Luc Sirois, cofondateur d’Hacking Health et directeur général de Prompt, un OSBL qui fait le lien entre l’industrie et les centres de recherche institutionnels, est aux premières loges pour voir ce qui se prépare. Grâce à ses observations, voici donc à quoi pourrait ressembler votre hôpital et vos services de santé en 2030.

Un mardi matin de novembre 2030, à Gaspé, L@urent, 55 ans, s’habille et prend son petit déjeuner. Il «feele pas bien», ce que confirment rapidement sa chemise et sa chaise. Ces objets intelligents truffés de capteurs sont notamment capables de mesurer sa pression artérielle et son rythme cardiaque, mais aussi de prédire son humeur. Ils ont en effet détecté le ton virulent de la conversation qu’il vient d’avoir avec sa femme.

Le diagnostic est confirmé par la pilule journalière qu’il prend pour ses problèmes cardiaques. Depuis trois ans, sa pilule contient, en plus du médicament, une micropuce capable de mesurer son état et l’effet de la médication. Les informations fournies par ces trois objets connectés sont automatiquement envoyées à l’assistant personnel vocal du Gaspésien.

Grâce à l’intelligence artificielle, cette application, digne descendante de OK Google, stocke et analyse toutes les données de santé de son propriétaire. Cet apprentissage profond permet alors à l’objet intelligent de prévoir ce qui s’en vient et d’envoyer au malade un message vocal d’avertissement. «Vous êtes dans une zone critique, pensez à vous reposer et à écouter un peu de musique pour vous détendre», indique l’assistant personnel, qui lui offre de faire jouer ses pièces favorites.

Mais L@urent n’écoute pas et file plutôt chez son voisin, B#b, qui lui raconte la dernière nouvelle: des e-terroristes ont pris virtuellement en otage 405 personnes et menacent de prendre possession à distance de leurs défibrillateurs cardiaques démodés.

L@urent n’aurait jamais dû être au courant de cela, puisque son assistant personnel vocal élimine automatiquement toute source de stress de son fil d’actualités. Il est sous le choc et son rythme cardiaque augmente encore.

Dans la salle de contrôle de l’hôpital de Gaspé, qui ressemble à une tour de contrôle d’aéroport, une télé-infirmière est avertie automatiquement: selon les signes vitaux de L@urent qui sont comparés aux statistiques de santé de millions d’autres patients, ce dernier a 80% de chances de faire une crise cardiaque d’ici trois heures.

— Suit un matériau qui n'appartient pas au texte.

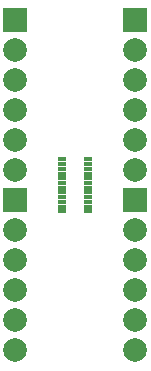
<source format=gts>
G04*
G04 #@! TF.GenerationSoftware,Altium Limited,Altium Designer,21.2.2 (38)*
G04*
G04 Layer_Color=8388736*
%FSAX44Y44*%
%MOMM*%
G71*
G04*
G04 #@! TF.SameCoordinates,B3D4D19D-0097-4332-AE52-39C81B215F30*
G04*
G04*
G04 #@! TF.FilePolarity,Negative*
G04*
G01*
G75*
%ADD13R,0.6732X0.4332*%
%ADD14C,2.0032*%
%ADD15R,2.0032X2.0032*%
D13*
X00312900Y00390750D02*
D03*
Y00394750D02*
D03*
Y00398750D02*
D03*
Y00402750D02*
D03*
Y00406750D02*
D03*
Y00410750D02*
D03*
Y00414750D02*
D03*
Y00418750D02*
D03*
Y00422750D02*
D03*
Y00426750D02*
D03*
Y00430750D02*
D03*
Y00434750D02*
D03*
X00334800Y00390750D02*
D03*
Y00394750D02*
D03*
Y00398750D02*
D03*
Y00402750D02*
D03*
Y00406750D02*
D03*
Y00410750D02*
D03*
Y00414750D02*
D03*
Y00418750D02*
D03*
Y00422750D02*
D03*
Y00426750D02*
D03*
Y00430750D02*
D03*
Y00434750D02*
D03*
D14*
X00374650Y00425450D02*
D03*
Y00450850D02*
D03*
X00374650Y00476250D02*
D03*
X00374650Y00527050D02*
D03*
X00374650Y00501650D02*
D03*
X00374650Y00273050D02*
D03*
Y00298450D02*
D03*
X00374650Y00323850D02*
D03*
X00374650Y00374650D02*
D03*
X00374650Y00349250D02*
D03*
X00273050Y00425450D02*
D03*
X00273050Y00450850D02*
D03*
X00273050Y00476250D02*
D03*
X00273050Y00527050D02*
D03*
Y00501650D02*
D03*
X00273050Y00273050D02*
D03*
Y00298450D02*
D03*
X00273050Y00323850D02*
D03*
X00273050Y00374650D02*
D03*
X00273050Y00349250D02*
D03*
D15*
X00374650Y00552450D02*
D03*
Y00400050D02*
D03*
X00273050Y00552450D02*
D03*
X00273050Y00400050D02*
D03*
M02*

</source>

L’infirmière envoie donc directement un message vocal dans l’oreille de L@urent. Pas par téléphone cellulaire, qui traîne déjà dans les poubelles de l’histoire technologique, mais via un implant auriculaire inséré dans son oreille. La télé-infirmière change aussi à distance les réglages du défibrillateur cardiaque de son patient.

Ça ne suffit pas: une équipe d’ambulanciers est alors envoyée sur place par drone. «D’ici quelques temps, leur profession est amenée à beaucoup changer», prédit M. Sirois. Un miniscanneur échographique leur permet d’évaluer l’état du cœur du patient, tandis que des lunettes de réalité augmentée 5G et une oreillette leur permettent d’être connectés directement à un cardiologue de Montréal. C’est ce dernier qui guide leurs gestes et les supervise à distance.

Maintenant que que la médecine est pleinement entrée dans l’ère de la prévention et que des opérations autrefois complexes peuvent se faire à domicile, les hôpitaux n’ont gardé dans leurs murs que les soins extrêmement spécialisés ou ceux nécessitant impérativement un contact humain. Cela laisse certains espaces vacants.

Dans une des ailes du CHUM, qui était inutilisée depuis deux ans, on accueille désormais des réfugiés. Il faut dire que depuis que Donald Trump Junior a encore durci les lois restreignant l’immigration, ils sont nombreux à traverser la frontière canadienne, et ce, malgré le nouveau mur.